## What to do
List every Bible reference that the text below on God's love gives in parentheses, in the order they appear.

## Text passage
────────────────────
In this passage John helps us understand more about love and what it means for those who claim to know God. Twice John clearly states that “God is love” (vrs. 8 & 16). Love is not simply a characteristic attribute of God, nor is love merely a part of God’s nature. John instead claims that love is the very essence of God. So God is not simply a loving god, God IS love. Love is who God is.` To be in relationship with God whose very nature is love has strong implications for those who follow him.


Everything begins with the God of love, and any love we have comes from God (v. 7). The primary and pinnacle act of love was God giving his Son as an atoning sacrifice so that we can live. John declares this in the familiar verses of his gospel, “For God so loved the world that he gave his one and only Son, that whoever believes in him shall not perish but have eternal life. For God did not send his Son into the world to condemn the world, but to save the world through him” (John 3:16-17). The preceding and sacrificial love of God precipitates life.


So how does John instruct us to respond to such wondrous love? The text asserts that the only appropriate response to receiving the love of God is to love one another (v.11). It is not an option, but a command (v. 21). Jesus further defines the command to love one another with some hard teachings in his Sermon on the Mount (Mt. 5:44-48). “You have heard the law that says, ‘Love your neighbor and hate your enemy. But I say, love your enemies! Pray for those who persecute you! In that way, you will be acting as true children of your Father in heaven . . . If you are kind only to your friends, how are you different from anyone else? Even pagans do that. But you are to be perfect, even as your Father in heaven is perfect.”
────────────────────
## Collected data
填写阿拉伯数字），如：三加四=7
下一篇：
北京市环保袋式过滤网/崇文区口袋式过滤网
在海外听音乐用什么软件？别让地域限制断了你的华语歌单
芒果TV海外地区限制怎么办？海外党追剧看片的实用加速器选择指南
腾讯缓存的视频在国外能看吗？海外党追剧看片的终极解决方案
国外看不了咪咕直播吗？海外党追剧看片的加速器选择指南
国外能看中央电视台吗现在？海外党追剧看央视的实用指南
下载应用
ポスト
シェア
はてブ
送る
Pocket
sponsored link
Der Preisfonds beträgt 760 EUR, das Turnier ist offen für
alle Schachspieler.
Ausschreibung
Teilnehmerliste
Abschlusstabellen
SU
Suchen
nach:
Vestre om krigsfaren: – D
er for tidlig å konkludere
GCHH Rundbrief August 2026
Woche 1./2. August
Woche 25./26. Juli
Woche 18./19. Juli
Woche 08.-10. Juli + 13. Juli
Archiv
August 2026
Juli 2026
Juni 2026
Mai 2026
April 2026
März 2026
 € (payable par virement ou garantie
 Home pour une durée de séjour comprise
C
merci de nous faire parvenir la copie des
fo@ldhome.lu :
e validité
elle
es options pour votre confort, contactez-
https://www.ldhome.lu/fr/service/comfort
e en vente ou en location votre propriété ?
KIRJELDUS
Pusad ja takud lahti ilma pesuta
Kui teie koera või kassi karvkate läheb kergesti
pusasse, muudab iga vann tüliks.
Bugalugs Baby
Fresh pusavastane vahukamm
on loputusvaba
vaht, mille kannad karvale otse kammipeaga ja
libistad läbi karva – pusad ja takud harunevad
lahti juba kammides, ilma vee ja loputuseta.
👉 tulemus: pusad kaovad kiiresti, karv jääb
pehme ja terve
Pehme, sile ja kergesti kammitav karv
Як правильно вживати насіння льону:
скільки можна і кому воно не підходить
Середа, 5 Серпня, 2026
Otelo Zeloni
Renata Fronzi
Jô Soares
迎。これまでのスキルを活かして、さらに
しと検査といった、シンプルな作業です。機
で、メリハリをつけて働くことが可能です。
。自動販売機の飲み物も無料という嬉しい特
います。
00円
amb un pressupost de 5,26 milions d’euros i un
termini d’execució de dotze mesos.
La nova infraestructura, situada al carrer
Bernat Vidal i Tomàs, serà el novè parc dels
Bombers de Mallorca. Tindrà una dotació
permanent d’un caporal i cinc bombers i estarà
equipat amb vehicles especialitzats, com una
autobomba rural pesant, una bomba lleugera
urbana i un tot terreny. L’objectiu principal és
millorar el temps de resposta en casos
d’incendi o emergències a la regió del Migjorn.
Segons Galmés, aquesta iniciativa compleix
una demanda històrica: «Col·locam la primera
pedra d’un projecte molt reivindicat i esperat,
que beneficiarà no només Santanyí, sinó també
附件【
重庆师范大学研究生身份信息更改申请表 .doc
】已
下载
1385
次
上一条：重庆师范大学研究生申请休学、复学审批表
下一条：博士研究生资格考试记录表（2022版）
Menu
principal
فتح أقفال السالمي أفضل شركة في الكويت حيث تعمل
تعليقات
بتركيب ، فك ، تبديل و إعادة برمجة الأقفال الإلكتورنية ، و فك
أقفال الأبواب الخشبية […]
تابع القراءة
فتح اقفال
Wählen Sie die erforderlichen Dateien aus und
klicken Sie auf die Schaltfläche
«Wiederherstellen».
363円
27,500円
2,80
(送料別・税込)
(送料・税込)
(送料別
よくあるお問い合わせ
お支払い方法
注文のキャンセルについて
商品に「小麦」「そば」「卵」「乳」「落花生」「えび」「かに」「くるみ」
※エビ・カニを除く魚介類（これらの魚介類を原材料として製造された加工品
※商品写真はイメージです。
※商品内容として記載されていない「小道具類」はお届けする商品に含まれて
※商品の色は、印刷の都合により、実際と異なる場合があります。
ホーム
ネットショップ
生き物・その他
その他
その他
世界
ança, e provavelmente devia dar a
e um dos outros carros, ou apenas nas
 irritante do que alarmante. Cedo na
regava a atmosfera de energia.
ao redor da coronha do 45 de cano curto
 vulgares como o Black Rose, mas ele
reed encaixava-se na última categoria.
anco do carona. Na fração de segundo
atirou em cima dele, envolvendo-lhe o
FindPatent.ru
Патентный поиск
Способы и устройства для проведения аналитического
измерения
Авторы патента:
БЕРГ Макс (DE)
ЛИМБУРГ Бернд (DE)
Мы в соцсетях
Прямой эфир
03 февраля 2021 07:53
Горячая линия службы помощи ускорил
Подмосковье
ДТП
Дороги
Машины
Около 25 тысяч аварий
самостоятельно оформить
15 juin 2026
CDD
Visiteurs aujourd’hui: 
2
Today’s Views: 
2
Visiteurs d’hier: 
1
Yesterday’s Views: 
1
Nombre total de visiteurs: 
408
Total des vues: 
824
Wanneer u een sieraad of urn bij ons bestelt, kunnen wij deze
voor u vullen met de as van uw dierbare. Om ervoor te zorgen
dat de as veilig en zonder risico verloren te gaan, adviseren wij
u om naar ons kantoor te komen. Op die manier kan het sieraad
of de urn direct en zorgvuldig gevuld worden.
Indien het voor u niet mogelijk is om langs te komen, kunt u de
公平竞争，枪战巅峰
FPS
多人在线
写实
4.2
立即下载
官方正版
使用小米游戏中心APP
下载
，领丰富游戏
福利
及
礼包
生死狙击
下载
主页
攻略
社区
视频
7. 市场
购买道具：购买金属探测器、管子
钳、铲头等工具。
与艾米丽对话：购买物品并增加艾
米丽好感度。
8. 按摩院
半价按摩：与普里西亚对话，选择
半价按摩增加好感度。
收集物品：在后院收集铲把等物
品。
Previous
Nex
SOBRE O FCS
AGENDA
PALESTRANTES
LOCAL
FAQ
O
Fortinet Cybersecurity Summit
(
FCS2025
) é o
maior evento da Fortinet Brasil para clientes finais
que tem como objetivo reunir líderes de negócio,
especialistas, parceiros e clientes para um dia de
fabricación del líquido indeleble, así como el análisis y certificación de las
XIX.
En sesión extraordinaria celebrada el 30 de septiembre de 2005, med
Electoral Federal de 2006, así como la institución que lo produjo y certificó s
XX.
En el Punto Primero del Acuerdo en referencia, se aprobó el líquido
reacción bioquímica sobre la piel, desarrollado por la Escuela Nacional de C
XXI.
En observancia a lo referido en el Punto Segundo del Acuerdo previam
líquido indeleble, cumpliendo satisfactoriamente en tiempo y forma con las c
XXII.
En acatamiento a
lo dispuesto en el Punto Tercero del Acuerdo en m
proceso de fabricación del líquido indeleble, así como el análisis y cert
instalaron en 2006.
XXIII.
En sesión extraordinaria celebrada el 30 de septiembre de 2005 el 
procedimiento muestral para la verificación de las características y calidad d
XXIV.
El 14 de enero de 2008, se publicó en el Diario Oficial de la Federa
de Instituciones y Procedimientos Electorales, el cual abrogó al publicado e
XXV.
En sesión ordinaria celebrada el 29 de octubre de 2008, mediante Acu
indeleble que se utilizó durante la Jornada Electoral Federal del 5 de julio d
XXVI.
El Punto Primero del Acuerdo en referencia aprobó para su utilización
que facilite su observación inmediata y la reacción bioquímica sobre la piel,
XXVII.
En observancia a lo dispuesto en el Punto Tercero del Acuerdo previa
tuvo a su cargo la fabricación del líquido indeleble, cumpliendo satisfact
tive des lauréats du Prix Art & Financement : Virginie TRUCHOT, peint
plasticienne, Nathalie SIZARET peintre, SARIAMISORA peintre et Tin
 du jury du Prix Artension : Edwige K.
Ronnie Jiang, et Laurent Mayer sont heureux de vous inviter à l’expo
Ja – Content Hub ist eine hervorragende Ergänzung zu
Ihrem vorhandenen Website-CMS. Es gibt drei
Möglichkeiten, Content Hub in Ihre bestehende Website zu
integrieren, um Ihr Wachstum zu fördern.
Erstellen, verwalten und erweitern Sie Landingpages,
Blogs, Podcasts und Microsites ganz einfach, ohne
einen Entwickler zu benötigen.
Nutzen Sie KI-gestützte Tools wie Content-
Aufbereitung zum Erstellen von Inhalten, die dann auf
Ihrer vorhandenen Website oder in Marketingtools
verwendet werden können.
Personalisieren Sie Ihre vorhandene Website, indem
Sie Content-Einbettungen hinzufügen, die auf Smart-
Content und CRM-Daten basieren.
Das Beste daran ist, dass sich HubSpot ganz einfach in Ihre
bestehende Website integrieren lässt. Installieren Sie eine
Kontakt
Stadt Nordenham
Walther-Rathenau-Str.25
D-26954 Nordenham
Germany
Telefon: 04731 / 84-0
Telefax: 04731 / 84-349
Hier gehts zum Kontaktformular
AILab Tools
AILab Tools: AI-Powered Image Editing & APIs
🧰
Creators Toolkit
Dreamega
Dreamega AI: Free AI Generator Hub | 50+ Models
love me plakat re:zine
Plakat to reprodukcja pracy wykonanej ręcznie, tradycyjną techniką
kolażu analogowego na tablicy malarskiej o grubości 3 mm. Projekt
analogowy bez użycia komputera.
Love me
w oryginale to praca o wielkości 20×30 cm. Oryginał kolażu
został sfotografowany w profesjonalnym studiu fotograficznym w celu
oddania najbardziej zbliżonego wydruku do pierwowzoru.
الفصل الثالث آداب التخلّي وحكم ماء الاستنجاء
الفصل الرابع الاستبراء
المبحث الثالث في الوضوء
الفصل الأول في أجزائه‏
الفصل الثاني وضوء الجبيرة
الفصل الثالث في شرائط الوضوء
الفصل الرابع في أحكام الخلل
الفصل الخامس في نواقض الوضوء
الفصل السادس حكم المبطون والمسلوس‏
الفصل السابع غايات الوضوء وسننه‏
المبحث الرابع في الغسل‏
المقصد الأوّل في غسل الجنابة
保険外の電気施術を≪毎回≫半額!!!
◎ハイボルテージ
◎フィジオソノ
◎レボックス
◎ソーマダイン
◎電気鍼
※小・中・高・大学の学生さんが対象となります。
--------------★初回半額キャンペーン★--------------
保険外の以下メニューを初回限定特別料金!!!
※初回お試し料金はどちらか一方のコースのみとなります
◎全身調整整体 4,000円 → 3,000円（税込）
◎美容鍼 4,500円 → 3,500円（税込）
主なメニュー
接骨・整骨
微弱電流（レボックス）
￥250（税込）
────────────────────
## Task result
vrs. 8 & 16
v. 7
John 3:16-17
v.11
v. 21
Mt. 5:44-48